What’s Next For Real Estate In Amazon’s HQ2 Cities?

Real Estate Property Investors Eye Amazon's HQ2

Build it and they will come — in this case, times two. Apologies for the cliché (some of us miss baseball already), but that’s the story with Amazon and its split decision Tuesday (Nov. 13) on its new headquarters.

The Seattle-based eCommerce operator and cloud computing provider decided to build in both Crystal City, an urban area in North Virginia near Washington, D.C., and in Long Island City, a neighborhood in Queens, New York City. As one can imagine, and as PYMNTS reported, the Amazon move comes with significant incentives.

Nothing Amazon does exists in a vacuum, of course, and that applies to real estate.

According to Redfin, its “agents in both regions are reporting a noticeable jump in calls, emails and tour requests from prospective homebuyers interested in homes in these neighborhoods.” Redfin also said that “online views of homes currently for sale in Crystal City and Long Island City on Redfin.com have skyrocketed.
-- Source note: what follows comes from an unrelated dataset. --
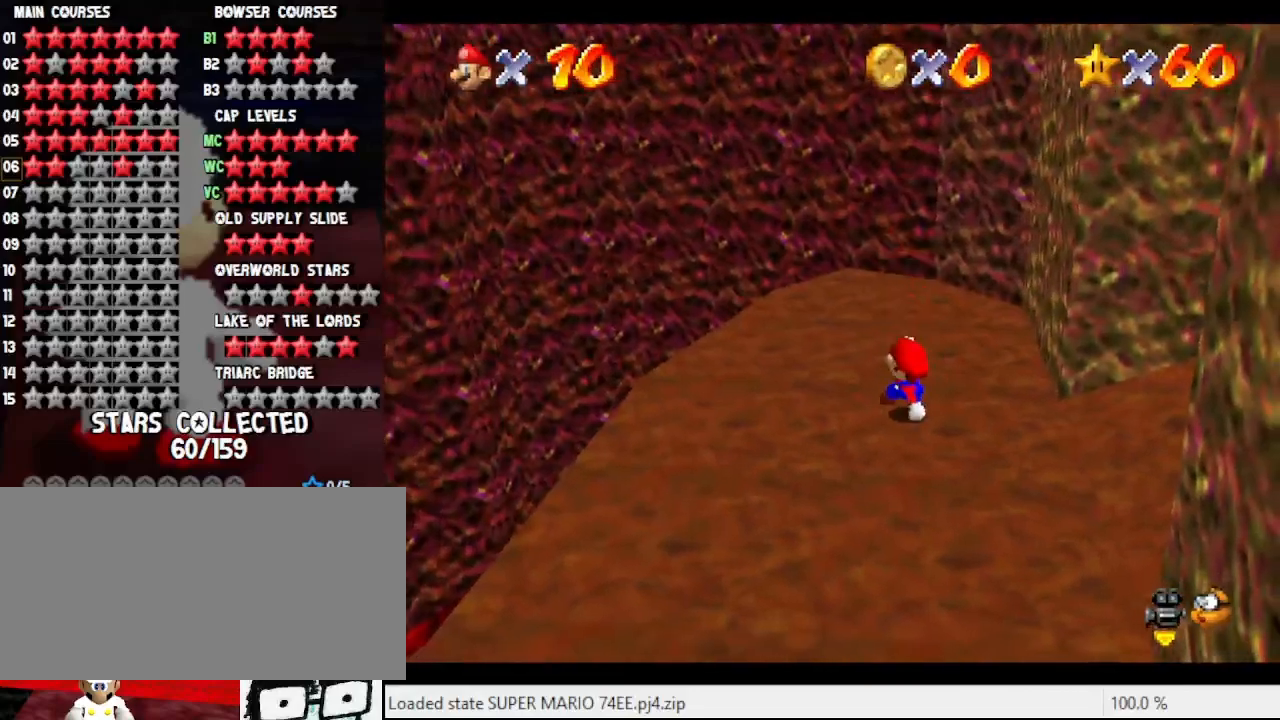
{"buttons": [], "left_stick": "up-left", "events": [[333, "A", "down"], [333, "B", "down"], [433, "B", "up"], [467, "A", "up"]]}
In the week ending on Nov. 11, views of homes for sale in Long Island City were up 1,049 percent compared to the same period a year ago. Views of listings in Crystal City were up 217 percent year over year.”

Amazon Jobs

That data, of course, supports the idea — one that helps make those incentives for Amazon possible politically — that landing such a big firm will bring wider benefits over a general geographical area. The idea, though, is not only that Amazon will create thousands of well-paying jobs.

In New York City, Amazon’s $1.2 billion refundable tax credit is reportedly based on the “percentage of salaries Amazon expects to pay employees over the next decade, or $48K per job for 25K jobs.” In addition, jobs will be created in coffee shops, restaurants, retail stores and with various service providers to support Amazon workers, of course.
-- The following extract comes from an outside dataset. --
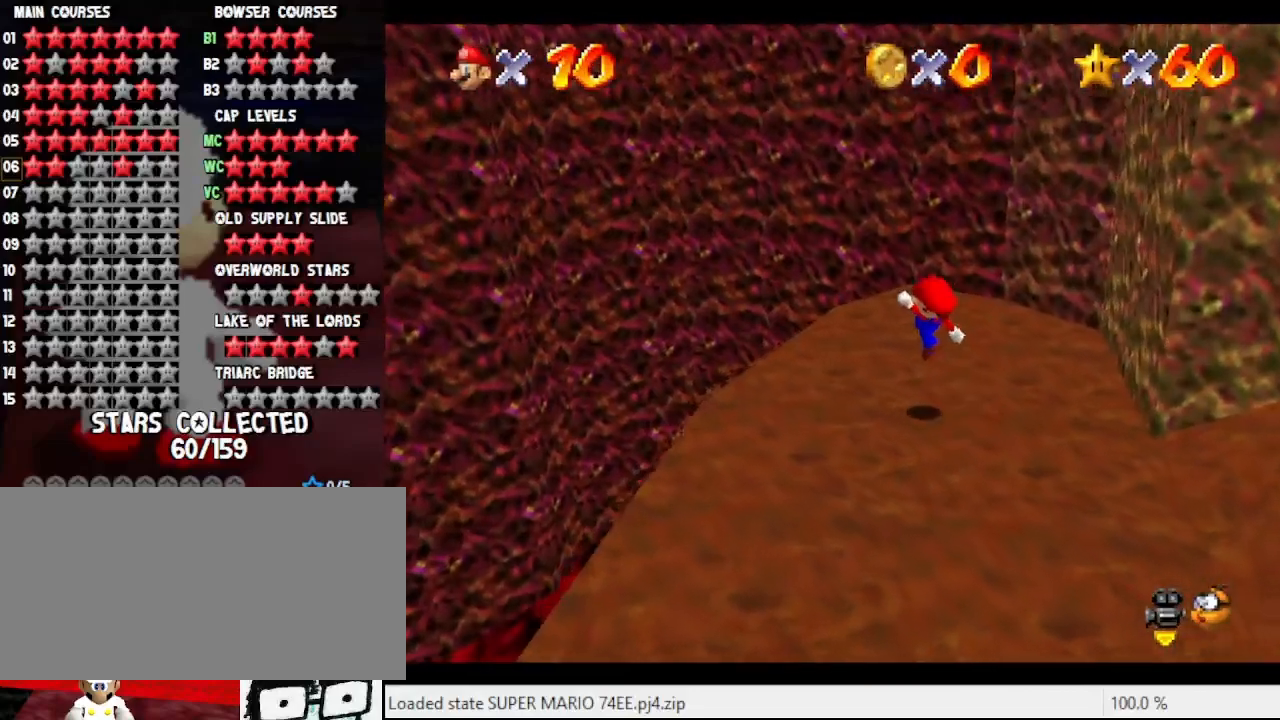
{"buttons": [], "left_stick": "up", "events": [[200, "A", "down"], [267, "A", "up"], [367, "left_stick", "up"]]}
“I believe there is a lot of interest from investors who want a property they can rent out to a future Amazon employee, or possibly use for corporate housing,” said Redfin Agent Mara Gemond, who has a two-bedroom condo listed in Crystal City with a view of D.C. “Investors are betting that prices will rise quickly, and they’ll be able to rent or sell for a nice profit once Amazon comes to town.”

The Amazon effect, as it’s often called, has also had an impact on some of those 200 locations that failed to land the split headquarters. Before Tuesday’s announcement on the two new headquarter locations, candidate cities Cincinnati, Ohio and Sacramento, California were reportedly changing workforce development programs to grow talent in the technology realm.

Citi Reaction

Apparently, the Amazon effect can work in the opposite direction as well, according to a CNBC report. Citigroup will move “more than 1,000 employees out of its Queens office tower to accommodate the eCommerce giant.”

The financial institution (FI) had been undergoing staff consolidation in New York City before the Amazon headquarters announcement, with some staff moving to Manhattan. The bank had “already planned a move out of the Queens location, but has accelerated the plan. On Tuesday, the banking giant said it would move 1,100 workers from its tower in Long Island City to other locations in the first half of next year ‘to make room for Amazon.’”

Alexa Apology

Meanwhile, in at least one city that Amazon turned down (Chicago), creative marketing types exacted a bit of benign revenge on the company via its own technology.

According to a local news report from that city (which has better hot dogs and pizza than New York City in any case, according to a Tuesday evening poll of a PYMNTS writer who used to live in the capital of the Midwest), an ad agency used the ‘Please Apologize’ skill on Alexa to make it give a “lighthearted explanation as to why Chicago wasn’t chosen for Amazon’s second headquarters.”

The message goes like this: “Sorry about the HQ2 rejection. But if it’s any consolation, you were the second city we chose. Get it? It’s funny because one of your nicknames is the Second City, and that’s also the name of the comedy institution in your city.”

(Try the veal and please tip your waiter.)

That, of course, is not an official apology from Amazon, though it shows how much interest the company’s headquarter selection had attracted, how dramatic and suspenseful it seemed at times. It was no “Who Shot J.R.?” or, for people who are less advanced in age, no Ross-Emily-Rachel love triangle wedding thing. However, the economic stakes of the Amazon decision were of a much higher magnitude than a hit TV show — and will continue to be so.